«Тоська! Не может быть, черт возьми! Вот на кого она похожа! — мигом вспомнил Дмитрий монахову «економ-ку» и подумал: — Вот бы Ипатия сейчас сюда! Но как же это так?! Ну разве может такое быть?!» Но размышлять и удивляться было некогда. Женщина завернула в глухой тупичок (он за ней), там взяла его за руку, провела еще несколько шагов и еще свернула куда-то, где было уж совсем темно и тесно, остановилась, прислонилась к стене и опустила руки. Он навалился на нее, впившись в губы поцелуем, а обеими руками в груди, которые оказались большими и крепкими. Она так и не обняла его, а сразу полезла искать главный предмет. И так быстро, мастерски развязала пояс и расстегнула крючки, что он и сообразить ничего не успел, как уже стоял спутанный упавшими портами, а она одной рукой гладила его отросток, а другой пыталась задрать свои юбки, которых тоже было — целая пропасть, и она не могла никак справиться, и ей пришлось подсказать, сам он не догадался:
— Помогай!
Он довольно долго копался в юбках, но это препятствие было в конце концов преодолено, она с кошачьим урчанием ввела его в себя и только тут (руки освободились) обняла, но не за шею, а за талию, и начала неистово дергать на себя. Внутри у нее было гораздо лучше, чем у Матрены, да и поведение сильно напоминало Юли, поэтому Дмитрий завелся не на шутку и стал терзать ее яростно и мощно. Она быстро вошла в экстаз, задрожала, часто и сильно задергалась, давя стоны, перебросила руки на шею и обмякла, повисла на нем. Он приостановился, огладил ее ладонями всю сверху вниз: шеки, шею, груди (и притиснул — она тихо взвизгнула), талию, снова забрался под юбки, схватил маленький, круглый и твердый зад и с новой силой начал втыкаться в нее.

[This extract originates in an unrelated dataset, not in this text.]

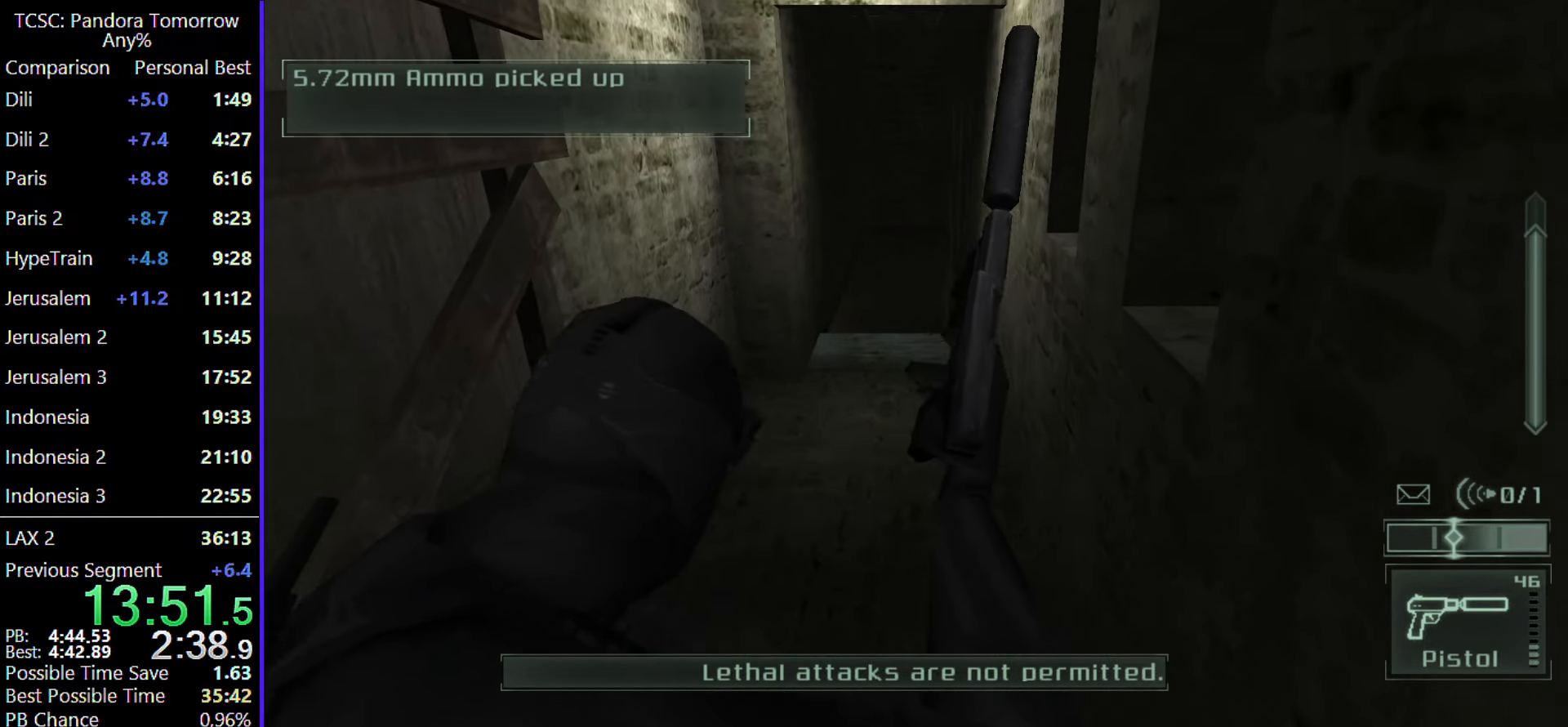
{"keys": ["e", "w"], "mouse": [], "events": [[50, "a", "down"], [150, "e", "down"], [183, "a", "up"], [350, "e", "up"], [433, "e", "down"]]}
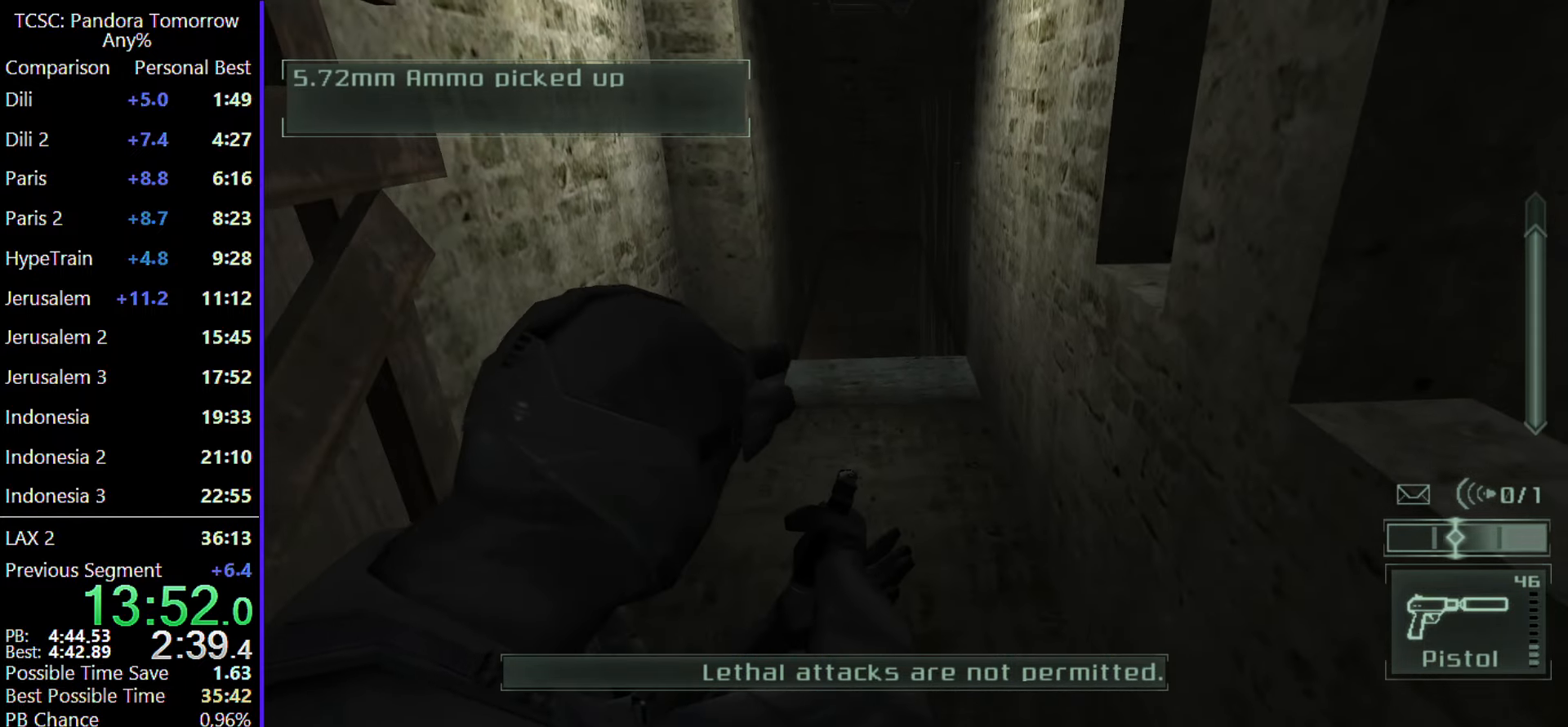
{"keys": ["w"], "mouse": [], "events": [[67, "e", "up"], [217, "e", "down"], [300, "e", "up"], [400, "e", "down"], [500, "e", "up"]]}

Она тут же ожила, задвигалась, быстро снова зашлась в экстазе и обдала его горячей сыростью, но не позволила себе обмякнуть и остановиться, изо всех сил продолжала помогать ему добраться до собственного удовольствия, и когда это, наконец, удалось, устало навалилась на него, нежно обняла за шею, поцеловала в ухо, шепнула:
— Ох и силен ты, князь. Я такого еще не встречала. А когда он захотел еще потрогать и погладить ее, неожиданно, точь-в-точь как Матрена, всполошилась, начала одергивать свои юбки, приводить себя в порядок, нашептывая ему в ухо:
— Все — все! Побежала я. И так долго ты меня мучил. Нельзя тебе надолго от стола отлучаться. Иди! Иди скорей, ради Христа! Тут два шага и налево, там еще шагов пять и опять налево, там и свет увидишь.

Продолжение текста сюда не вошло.